Cruces’ dream car since high school has been a ‘51 Mercury convertible, and he is currently working on restoring one. When he does a restoration job, he goes all out and totally strips everything, from the chrome to the upholstery if necessary.

“The crucial thing about restoration is to make sure it’s the absolute original,” he explained. “The car has to be identical to the original model; you do the research, and you make the parts if you have to—but you couldn’t, say, put a fiberglass fender on a car when it’s supposed to be metal.”

Five years ago, he moved all his restoration work downtown and centralized his showroom and garage operations on Main Street, where he spends his retirement working solo on classic cars.
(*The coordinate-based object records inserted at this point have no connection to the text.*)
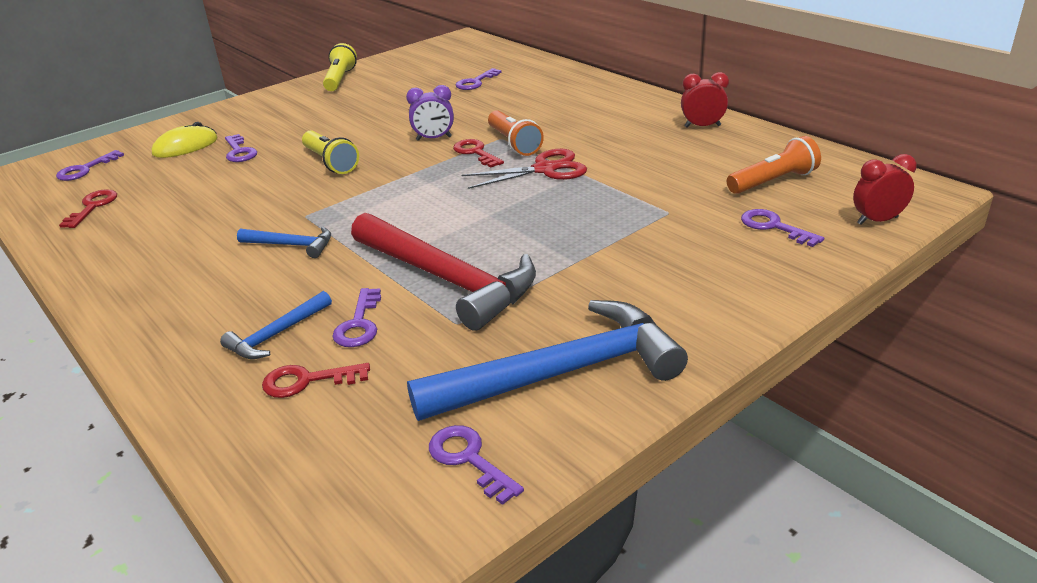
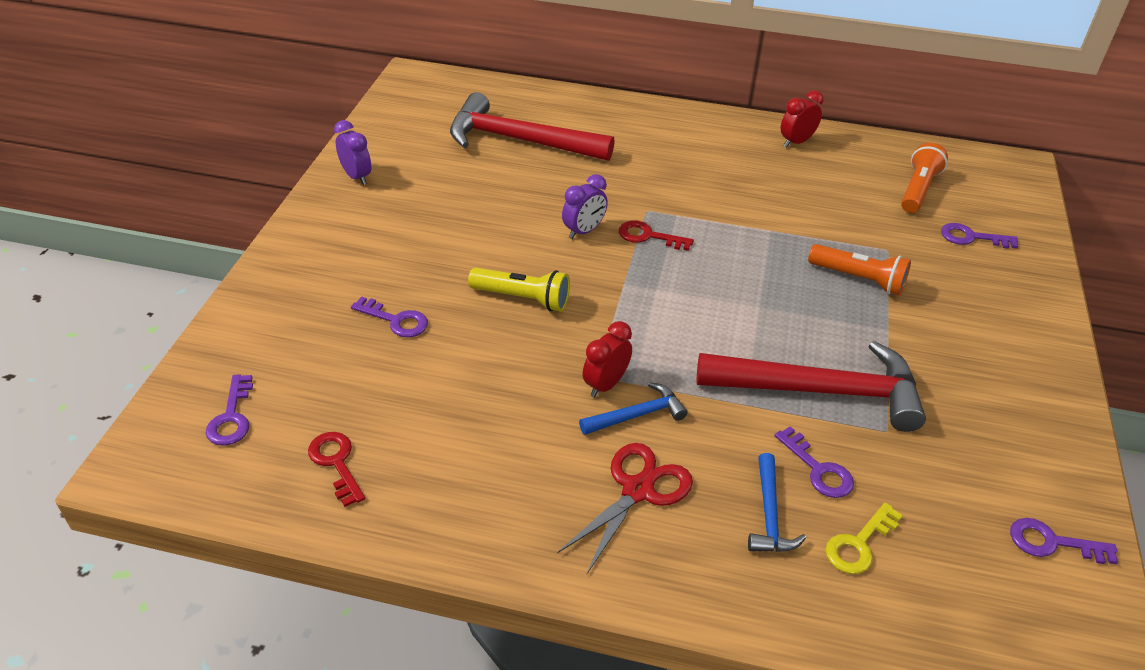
camera: 40 degrees left, 10 degrees up
yellow mouse [151,122,218,158] -> none
red key [262,363,370,398] -> yellow key [825,502,903,574]
yellow flashlight [323,43,357,91] -> purple clock [334,120,371,185]
blue hammer [407,300,688,421] -> none
purple key [456,68,501,90] -> red hammer [450,92,614,161]
red scissors [461,149,587,189] -> red scissors moved to [557,443,693,574]
orange flashlight [488,110,544,156] -> orange flashlight moved to [808,244,911,296]
red clock [853,154,917,225] -> red clock moved to [583,321,632,398]

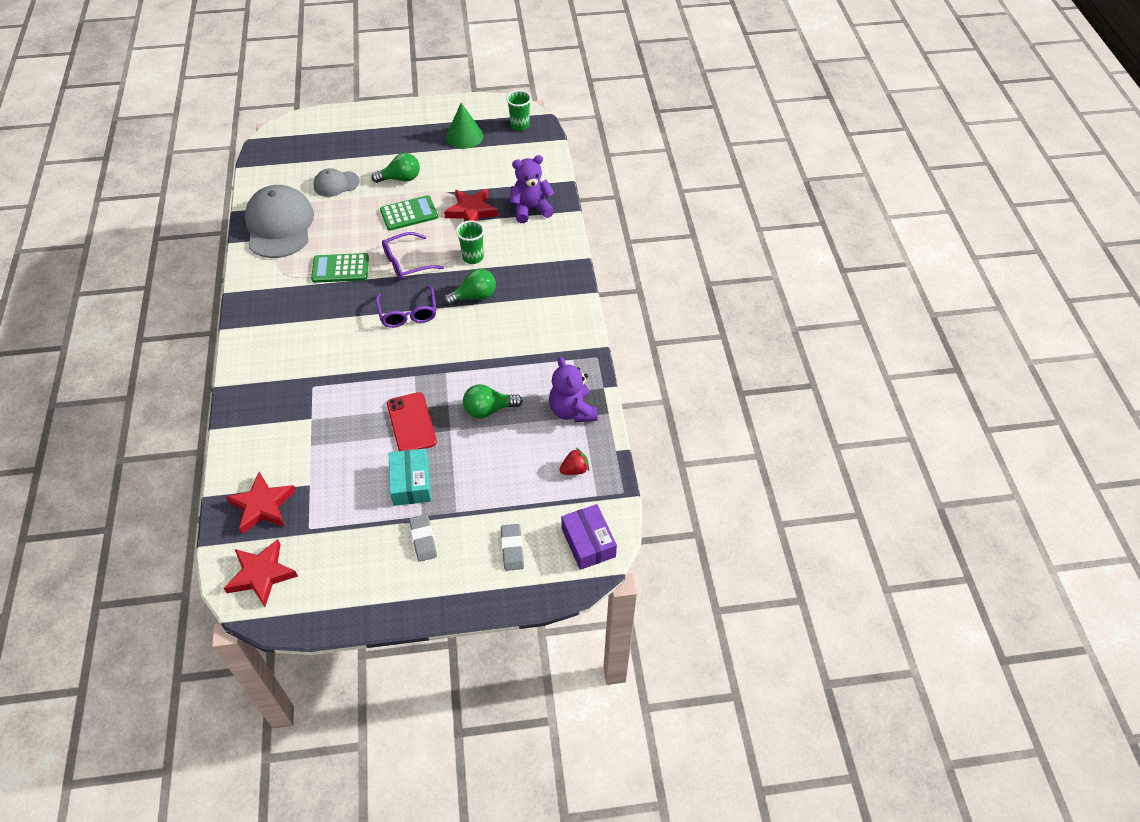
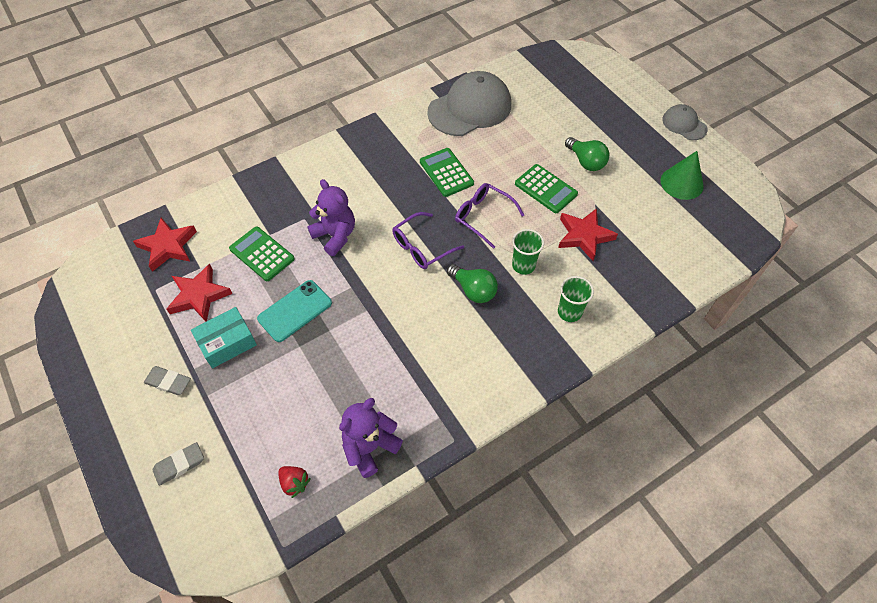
camera: 65 degrees right, 5 degrees up
red star [224,539,298,607] -> red star moved to [167,264,232,322]
grey cap [314,168,360,197] -> grey cap moved to [662,104,708,140]
red phone [387,392,437,451] -> turquoise phone [257,280,332,342]
grey eraser [409,514,437,562] -> grey eraser turned 60 degrees clockwise [144,366,191,395]
green light bulb [463,384,523,418] -> none
green cup [506,90,531,131] -> green cup moved to [558,276,594,322]
purple teddy bear [510,155,554,223] -> purple teddy bear moved to [307,179,355,256]
purple box [561,504,617,570] -> none
none -> green calculator [229,226,295,281]

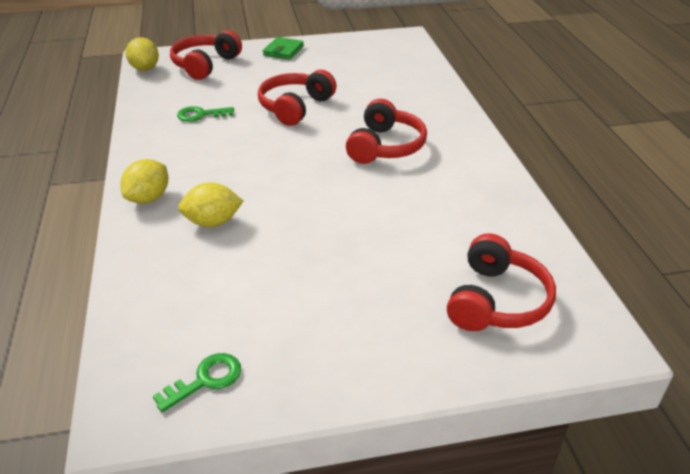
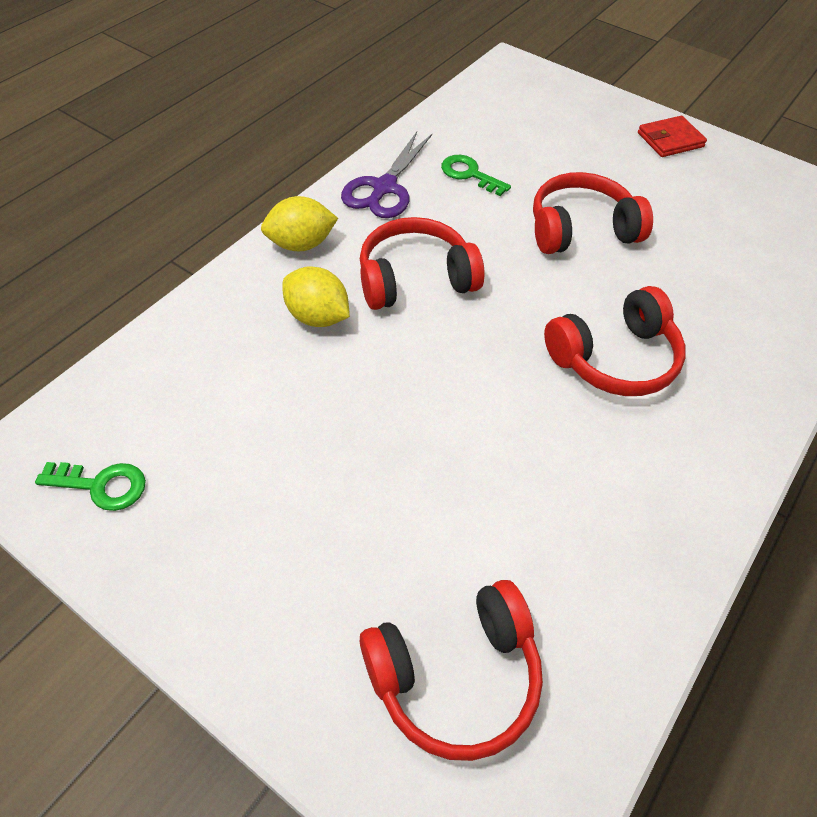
camera: 45 degrees right, 15 degrees up
yellow lemon [126,37,159,71] -> none
red headphones [170,30,242,80] -> red headphones moved to [360,217,485,310]
green wallet [263,37,304,60] -> red wallet [638,116,707,157]
none -> purple scissors [341,132,432,218]

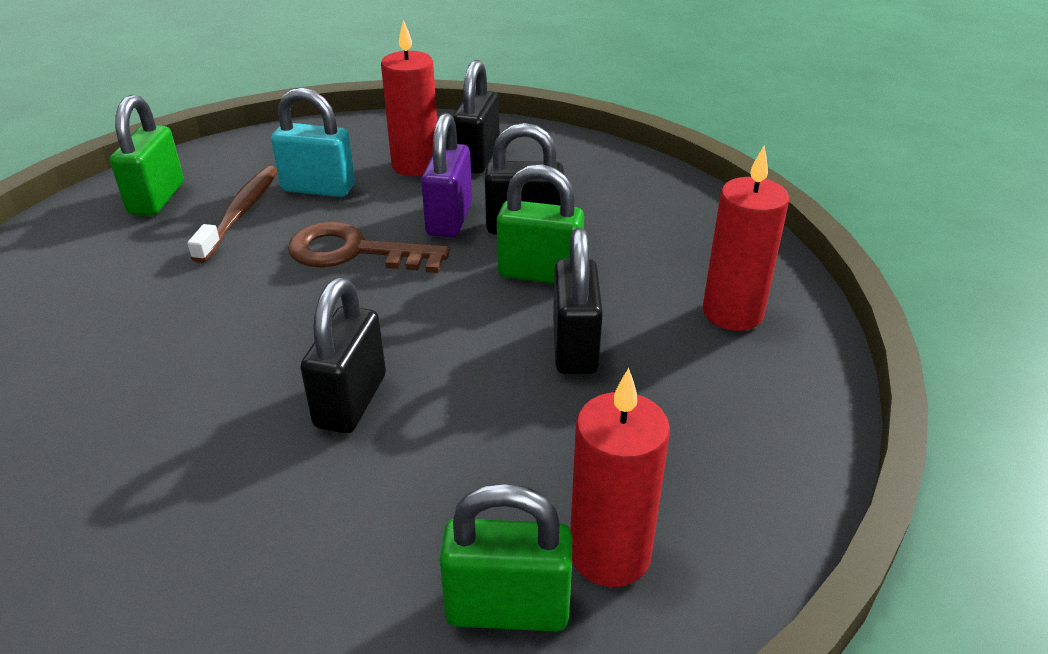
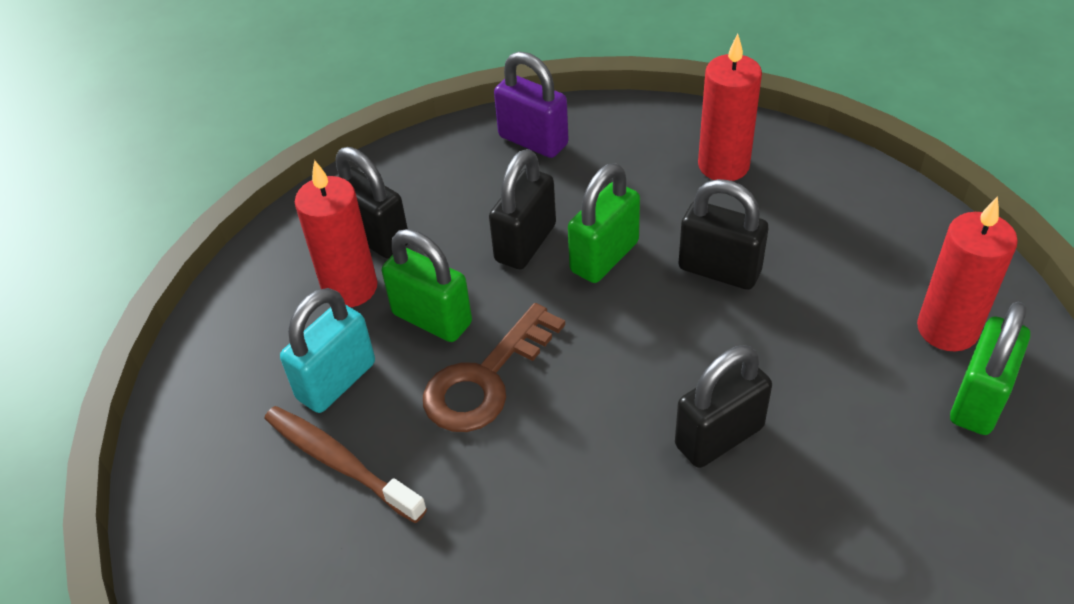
camera: 60 degrees left, 10 degrees up
green padlock [110,95,184,216] -> green padlock moved to [382,229,472,342]
black padlock [300,277,386,434] -> black padlock turned 75 degrees counterclockwise [675,346,772,468]
purple padlock [421,113,472,237] -> purple padlock moved to [494,51,569,158]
Though he operates a consignment option for other owners, Cruces says he still takes on occasional clientele as long as the owners are “looking for quality work on classic cars” but generally deals only with sales and pet projects. The only new cars he works on are those made by Porsche, Corvette and Mercedes.

Most days, he answers numerous phone calls from owners looking for rare parts, as well as people trying to get rid of antique vehicles they’ve inherited from their parents. Cruces still offers his professional appraisal service, and there’s also quite a bit of foot traffic.

“I get about 40 to 50 people a day in here,” he said. “A lot of times, adults bring their parents, and older people will just be amazed at how much these antique cars are sold for after restoration. They remember getting rid of it for 50 bucks!”

But, bottom line, it’s always been fundamentally about the love—and you can still see the sparkle of a young man’s enthusiasm in Cruces’ eyes when he talks about cars.

“I still get charged up 100 percent,” he said. “Whenever I run into a problem with one car, I have another waiting to go … and this turned out to be a good place to be—lots of car enthusiasts and clubs. Chico is a good little car town.”

Cruces added that, in retirement, he is just as excited as the first day he ever began restoring cars back in 1949.

“As long as my health holds out, I’ll probably do this till the day I die."